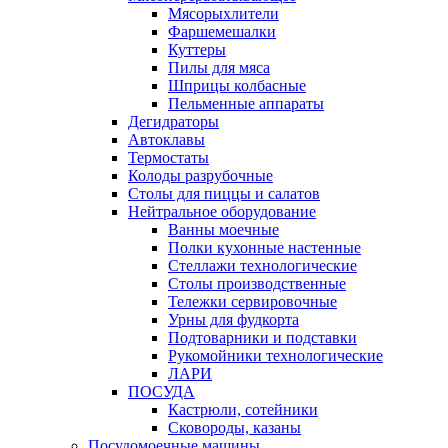
Мясорыхлители
Фаршемешалки
Куттеры
Пилы для мяса
Шприцы колбасные
Пельменные аппараты
Дегидраторы
Автоклавы
Термостаты
Колоды разрубочные
Столы для пиццы и салатов
Нейтральное оборудование
Ванны моечные
Полки кухонные настенные
Стеллажи технологические
Столы производственные
Тележки сервировочные
Урны для фудкорта
Подтоварники и подставки
Рукомойники технологические
ЛАРИ
ПОСУДА
Кастрюли, сотейники
Сковороды, казаны
Посудомоечные машины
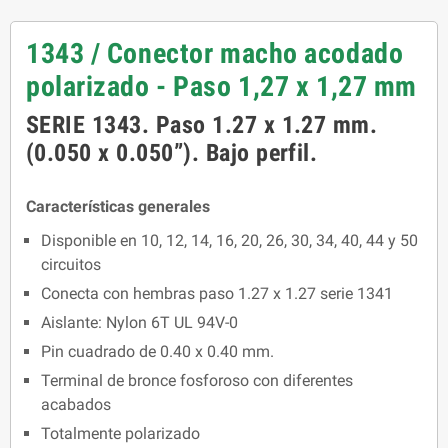
1343 / Conector macho acodado
polarizado - Paso 1,27 x 1,27 mm
SERIE 1343. Paso 1.27 x 1.27 mm.
(0.050 x 0.050”). Bajo perfil.
Características generales
Disponible en 10, 12, 14, 16, 20, 26, 30, 34, 40, 44 y 50
circuitos
Conecta con hembras paso 1.27 x 1.27 serie 1341
Aislante: Nylon 6T UL 94V-0
Pin cuadrado de 0.40 x 0.40 mm.
Terminal de bronce fosforoso con diferentes
acabados
Totalmente polarizado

________________

**Directions for this task:** Transcribe exactly the line containing "Pin cuadrado de 0.40 x 0.40 mm." and all remaining lines of the material, ending with the last one.

**Response for this exercise:**
Pin cuadrado de 0.40 x 0.40 mm.
Terminal de bronce fosforoso con diferentes
acabados
Totalmente polarizado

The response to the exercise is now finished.